YOUR TASK: Print the data once more, exactly as given. Drop the pictures.

= = = =

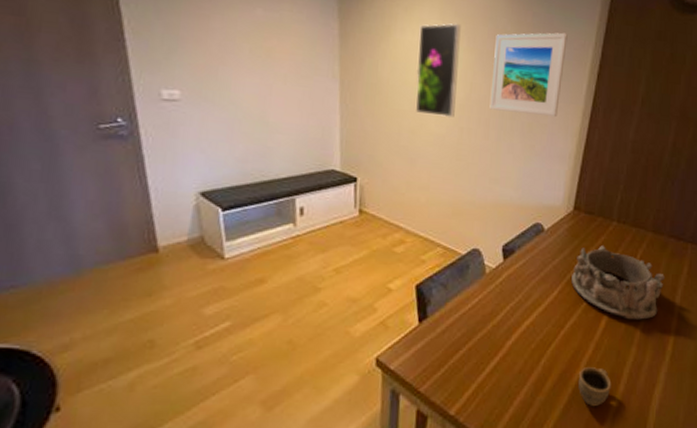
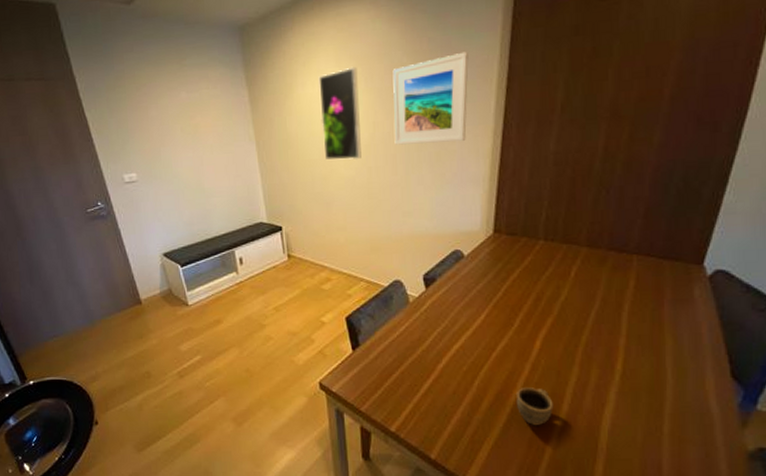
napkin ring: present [571,246,665,320] -> none [498,266,606,339]

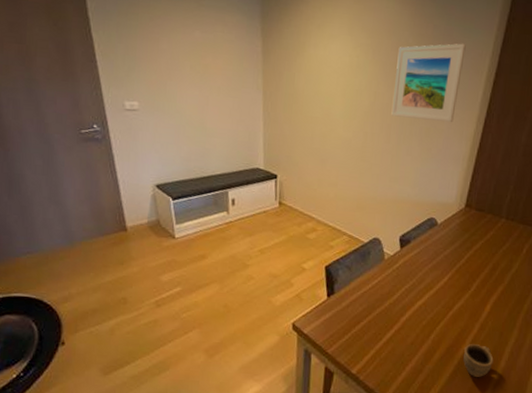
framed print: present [318,66,361,160] -> none [327,38,367,124]

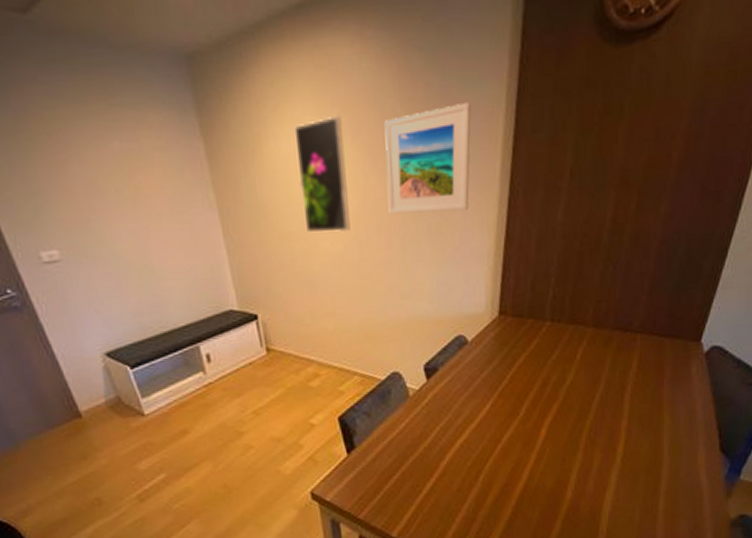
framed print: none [327,38,367,124] -> present [294,115,350,233]
cup: present [463,344,494,378] -> none [521,477,558,516]

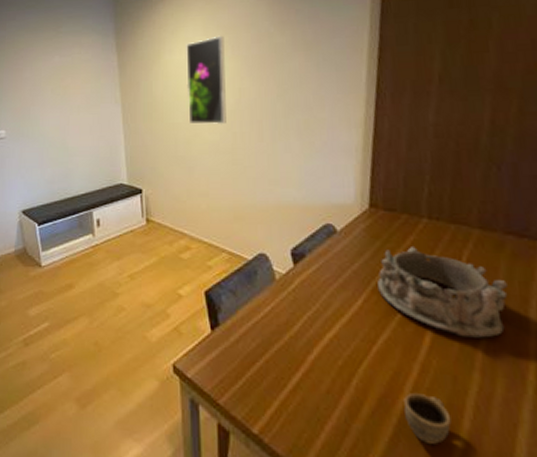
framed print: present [384,102,471,214] -> none [259,22,337,111]
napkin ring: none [504,350,610,425] -> present [377,247,508,338]
cup: none [521,477,558,516] -> present [403,393,451,446]

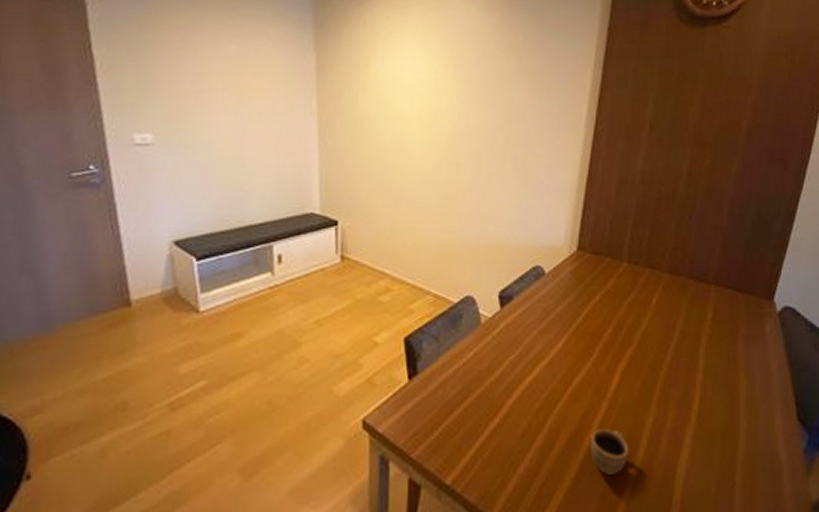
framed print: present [186,35,226,125] -> none [399,50,446,153]
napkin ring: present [377,247,508,338] -> none [578,290,685,374]

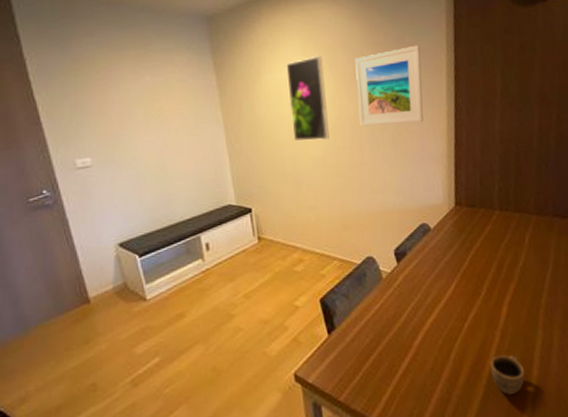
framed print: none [399,50,446,153] -> present [286,55,330,141]
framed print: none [479,54,563,147] -> present [355,45,424,126]

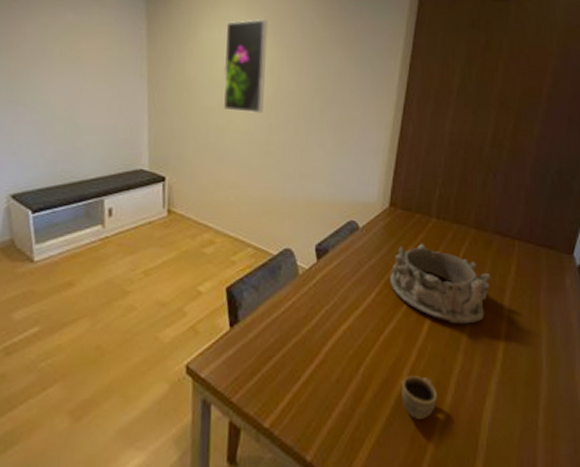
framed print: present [355,45,424,126] -> none [298,24,377,109]
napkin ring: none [465,235,558,304] -> present [390,244,491,324]

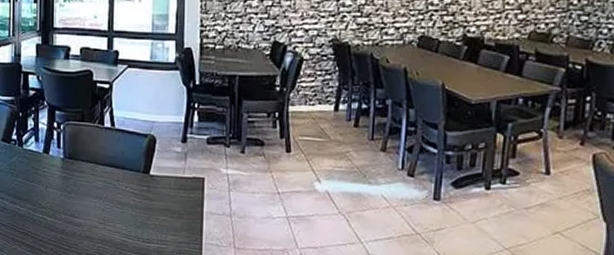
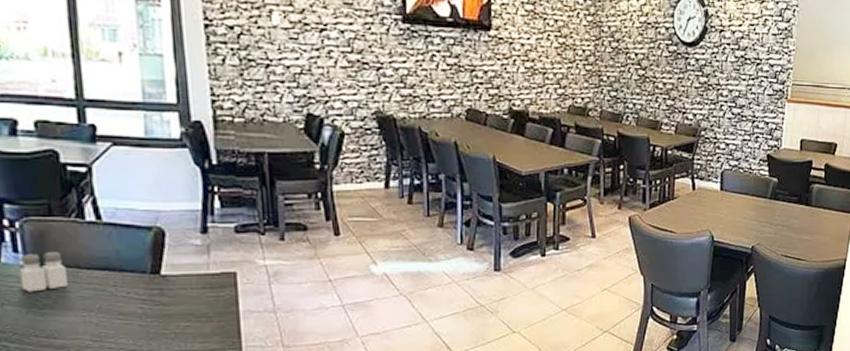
salt and pepper shaker: none [59,149,88,180] -> present [19,252,68,293]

= = = =

ANSWER FOR THE TASK:
napkin ring: present [571,246,665,320] -> none [498,266,606,339]

framed print: present [318,66,361,160] -> none [327,38,367,124]

framed print: none [327,38,367,124] -> present [294,115,350,233]
cup: present [463,344,494,378] -> none [521,477,558,516]

framed print: present [384,102,471,214] -> none [259,22,337,111]
napkin ring: none [504,350,610,425] -> present [377,247,508,338]
cup: none [521,477,558,516] -> present [403,393,451,446]

framed print: present [186,35,226,125] -> none [399,50,446,153]
napkin ring: present [377,247,508,338] -> none [578,290,685,374]

framed print: none [399,50,446,153] -> present [286,55,330,141]
framed print: none [479,54,563,147] -> present [355,45,424,126]

framed print: present [355,45,424,126] -> none [298,24,377,109]
napkin ring: none [465,235,558,304] -> present [390,244,491,324]

salt and pepper shaker: none [59,149,88,180] -> present [19,252,68,293]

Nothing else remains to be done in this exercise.